Ample research demonstrates that there is significant untapped potential to maximize the use of procured organs to increase survival and quality of life for people with kidney failure, particularly as compared to dialysis. Responding to this unfortunate reality, the OPTN Operations and Safety Committee proposed implementing on opt-out system for organ offer filter use, a step towards the ultimate vision for mandatory organ offer filter use. The use of offer filters aims to minimize cold ischemia time and expedite organ placement, two critically important aspects of increasing organ use. Accordingly, ASN perceives numerous potentially positive outcomes deriving from this proposal, if finalized.
Model-identified filters may decrease the number of offers programs must dedicate time and resources considering and responding to (sparing their time for other patient care-related activities) decrease the amount of time organ procurement organizations (OPOs) must spend working to place an organ (allowing them to focus resources on other efforts, such as working with donor families and procuring other organs in their service areas), and decrease the “time to yes,” by ensuring offers are made only to programs with a reasonable likelihood of accepting them based on demonstrated program expertise and risk tolerance levels, among other changes, that could improve patient access to kidney transplantation—the ultimate goal.
However, the society also outlined potential unintended consequences related to opt-out filters and noted serious concerns regarding an eventual move to adoption of mandatory filters. For example, the offer filters could impede patients’ agency to select a program whose organ offer acceptance practices are in alignment with their individual care goals, and ASN urged OPTN to ensure transparency regarding organ offer filters in patient-friendly formats as well as invest in patient education efforts and tools to support informed program selection, such as a patient matching clearinghouse.
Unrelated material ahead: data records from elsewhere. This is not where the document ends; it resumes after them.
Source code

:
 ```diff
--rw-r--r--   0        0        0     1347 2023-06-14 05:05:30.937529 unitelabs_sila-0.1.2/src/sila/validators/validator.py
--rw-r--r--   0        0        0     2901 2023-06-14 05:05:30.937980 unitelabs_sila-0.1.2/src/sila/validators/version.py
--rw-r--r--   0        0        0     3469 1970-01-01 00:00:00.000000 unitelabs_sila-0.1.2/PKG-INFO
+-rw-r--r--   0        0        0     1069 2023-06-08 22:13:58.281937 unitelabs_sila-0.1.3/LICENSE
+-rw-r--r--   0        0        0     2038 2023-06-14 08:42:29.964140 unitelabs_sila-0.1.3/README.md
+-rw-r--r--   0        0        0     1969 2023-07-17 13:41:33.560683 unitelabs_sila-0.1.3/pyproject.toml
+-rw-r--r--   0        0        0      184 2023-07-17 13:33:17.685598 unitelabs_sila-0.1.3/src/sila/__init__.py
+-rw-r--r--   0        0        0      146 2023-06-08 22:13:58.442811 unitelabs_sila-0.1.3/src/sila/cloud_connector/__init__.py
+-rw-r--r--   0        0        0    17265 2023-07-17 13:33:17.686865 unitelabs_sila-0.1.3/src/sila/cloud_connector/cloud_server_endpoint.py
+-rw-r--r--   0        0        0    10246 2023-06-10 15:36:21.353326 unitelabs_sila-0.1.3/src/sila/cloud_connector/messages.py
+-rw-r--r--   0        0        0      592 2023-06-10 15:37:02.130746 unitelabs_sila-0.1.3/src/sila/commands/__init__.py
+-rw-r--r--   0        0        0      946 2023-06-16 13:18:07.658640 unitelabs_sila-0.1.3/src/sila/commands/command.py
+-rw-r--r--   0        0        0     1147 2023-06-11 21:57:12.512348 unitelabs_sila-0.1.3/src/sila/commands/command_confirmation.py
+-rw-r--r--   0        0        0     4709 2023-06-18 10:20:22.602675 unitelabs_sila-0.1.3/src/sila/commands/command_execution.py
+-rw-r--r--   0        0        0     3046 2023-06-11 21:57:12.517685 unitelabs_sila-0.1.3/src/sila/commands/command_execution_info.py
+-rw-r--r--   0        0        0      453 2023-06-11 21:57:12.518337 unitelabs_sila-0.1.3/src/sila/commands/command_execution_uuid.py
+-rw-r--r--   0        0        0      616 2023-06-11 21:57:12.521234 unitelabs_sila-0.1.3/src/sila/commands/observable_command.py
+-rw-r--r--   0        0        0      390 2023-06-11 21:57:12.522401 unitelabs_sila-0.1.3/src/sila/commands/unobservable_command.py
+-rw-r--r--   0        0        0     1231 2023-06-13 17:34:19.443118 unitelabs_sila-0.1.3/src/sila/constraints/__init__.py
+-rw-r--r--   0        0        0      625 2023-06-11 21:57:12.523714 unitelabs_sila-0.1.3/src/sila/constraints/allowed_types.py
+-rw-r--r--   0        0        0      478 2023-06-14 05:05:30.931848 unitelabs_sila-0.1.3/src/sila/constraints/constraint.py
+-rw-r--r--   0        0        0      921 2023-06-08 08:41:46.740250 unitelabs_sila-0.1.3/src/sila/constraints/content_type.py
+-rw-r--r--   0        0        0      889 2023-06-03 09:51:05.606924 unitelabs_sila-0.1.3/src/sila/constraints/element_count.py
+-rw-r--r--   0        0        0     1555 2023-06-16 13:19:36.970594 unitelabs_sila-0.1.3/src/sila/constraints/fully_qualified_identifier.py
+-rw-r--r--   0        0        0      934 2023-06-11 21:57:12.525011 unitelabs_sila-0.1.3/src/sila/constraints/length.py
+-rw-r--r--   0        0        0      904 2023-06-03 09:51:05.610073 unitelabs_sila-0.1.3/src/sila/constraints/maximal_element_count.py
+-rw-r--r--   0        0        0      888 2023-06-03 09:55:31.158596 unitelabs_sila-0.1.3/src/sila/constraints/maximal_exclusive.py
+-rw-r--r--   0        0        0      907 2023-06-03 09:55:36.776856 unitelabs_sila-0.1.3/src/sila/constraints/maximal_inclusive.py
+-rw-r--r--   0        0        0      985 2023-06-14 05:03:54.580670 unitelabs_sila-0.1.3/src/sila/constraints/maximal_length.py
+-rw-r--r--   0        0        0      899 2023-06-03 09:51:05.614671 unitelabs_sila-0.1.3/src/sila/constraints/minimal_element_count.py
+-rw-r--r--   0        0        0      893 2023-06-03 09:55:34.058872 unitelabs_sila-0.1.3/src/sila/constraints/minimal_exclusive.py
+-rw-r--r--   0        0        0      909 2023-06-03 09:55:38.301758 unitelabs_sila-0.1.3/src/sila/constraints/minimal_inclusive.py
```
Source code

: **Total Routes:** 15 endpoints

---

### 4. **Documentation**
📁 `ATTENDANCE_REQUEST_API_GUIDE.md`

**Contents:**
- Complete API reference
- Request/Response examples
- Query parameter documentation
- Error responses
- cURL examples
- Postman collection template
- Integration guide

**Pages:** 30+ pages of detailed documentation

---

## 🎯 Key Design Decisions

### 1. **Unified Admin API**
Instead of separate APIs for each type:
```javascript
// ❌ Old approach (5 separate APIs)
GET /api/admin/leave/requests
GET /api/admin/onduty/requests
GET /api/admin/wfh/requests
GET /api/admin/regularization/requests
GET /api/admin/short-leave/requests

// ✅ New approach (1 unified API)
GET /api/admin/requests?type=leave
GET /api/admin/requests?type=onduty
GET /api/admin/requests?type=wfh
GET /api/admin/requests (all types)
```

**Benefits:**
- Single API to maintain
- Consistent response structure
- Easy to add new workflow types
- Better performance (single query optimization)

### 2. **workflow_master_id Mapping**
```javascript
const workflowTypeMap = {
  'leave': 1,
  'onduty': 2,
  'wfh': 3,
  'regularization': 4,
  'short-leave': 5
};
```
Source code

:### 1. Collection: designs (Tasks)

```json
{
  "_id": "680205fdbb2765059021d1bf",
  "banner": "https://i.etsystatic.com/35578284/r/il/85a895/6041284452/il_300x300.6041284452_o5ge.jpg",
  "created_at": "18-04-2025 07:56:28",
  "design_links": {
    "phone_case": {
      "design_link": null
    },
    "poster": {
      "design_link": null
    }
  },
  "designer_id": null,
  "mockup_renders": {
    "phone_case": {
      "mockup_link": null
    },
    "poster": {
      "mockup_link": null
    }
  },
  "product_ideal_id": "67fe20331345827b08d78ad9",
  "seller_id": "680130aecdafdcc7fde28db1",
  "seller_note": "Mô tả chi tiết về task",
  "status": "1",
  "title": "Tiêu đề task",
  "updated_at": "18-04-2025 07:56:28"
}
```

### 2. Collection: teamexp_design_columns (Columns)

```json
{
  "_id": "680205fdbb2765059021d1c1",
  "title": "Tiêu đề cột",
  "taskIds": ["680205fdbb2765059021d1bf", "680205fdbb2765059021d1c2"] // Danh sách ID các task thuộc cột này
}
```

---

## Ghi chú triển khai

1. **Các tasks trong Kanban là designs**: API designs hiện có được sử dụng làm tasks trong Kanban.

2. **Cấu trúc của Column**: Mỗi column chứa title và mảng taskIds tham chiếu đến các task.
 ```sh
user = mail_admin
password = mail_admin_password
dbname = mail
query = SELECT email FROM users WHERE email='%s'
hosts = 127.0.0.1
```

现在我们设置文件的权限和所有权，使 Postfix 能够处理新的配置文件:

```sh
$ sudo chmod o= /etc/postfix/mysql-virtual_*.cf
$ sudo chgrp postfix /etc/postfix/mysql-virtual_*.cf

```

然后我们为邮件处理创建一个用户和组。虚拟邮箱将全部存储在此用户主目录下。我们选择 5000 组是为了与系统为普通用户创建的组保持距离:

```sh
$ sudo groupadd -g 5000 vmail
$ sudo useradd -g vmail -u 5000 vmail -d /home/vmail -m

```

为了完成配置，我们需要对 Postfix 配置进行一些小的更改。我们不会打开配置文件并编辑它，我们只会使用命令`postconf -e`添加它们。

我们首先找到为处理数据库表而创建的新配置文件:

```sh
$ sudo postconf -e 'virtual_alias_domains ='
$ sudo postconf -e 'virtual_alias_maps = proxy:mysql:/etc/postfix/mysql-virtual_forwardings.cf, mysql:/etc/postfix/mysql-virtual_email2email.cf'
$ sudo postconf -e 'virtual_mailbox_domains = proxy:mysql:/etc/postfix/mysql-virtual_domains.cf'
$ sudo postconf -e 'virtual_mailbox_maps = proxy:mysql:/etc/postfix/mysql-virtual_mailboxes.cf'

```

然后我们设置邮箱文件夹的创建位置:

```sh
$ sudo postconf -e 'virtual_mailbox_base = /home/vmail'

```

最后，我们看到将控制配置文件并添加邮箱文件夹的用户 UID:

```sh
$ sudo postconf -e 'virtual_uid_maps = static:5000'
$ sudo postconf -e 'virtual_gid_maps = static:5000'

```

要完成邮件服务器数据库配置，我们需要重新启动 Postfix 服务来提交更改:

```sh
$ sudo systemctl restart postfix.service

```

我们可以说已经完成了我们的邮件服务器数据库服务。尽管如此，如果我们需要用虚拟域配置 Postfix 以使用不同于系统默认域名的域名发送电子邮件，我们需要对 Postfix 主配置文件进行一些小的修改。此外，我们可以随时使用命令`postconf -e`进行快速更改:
The society also noted concerns that the filters could hinder program evolution and deepen divides in patient access, stating “it is crucial to watch for inadvertent separation of centers into conservative and aggressive centers, with the divide being only expanded over time.”
ASN appreciated the opportunity to provide input into the OPTN policymaking process and will continue to advocate for these recommendations as well as other policy changes to maximize patient access to transplant care across the kidney health ecosystem.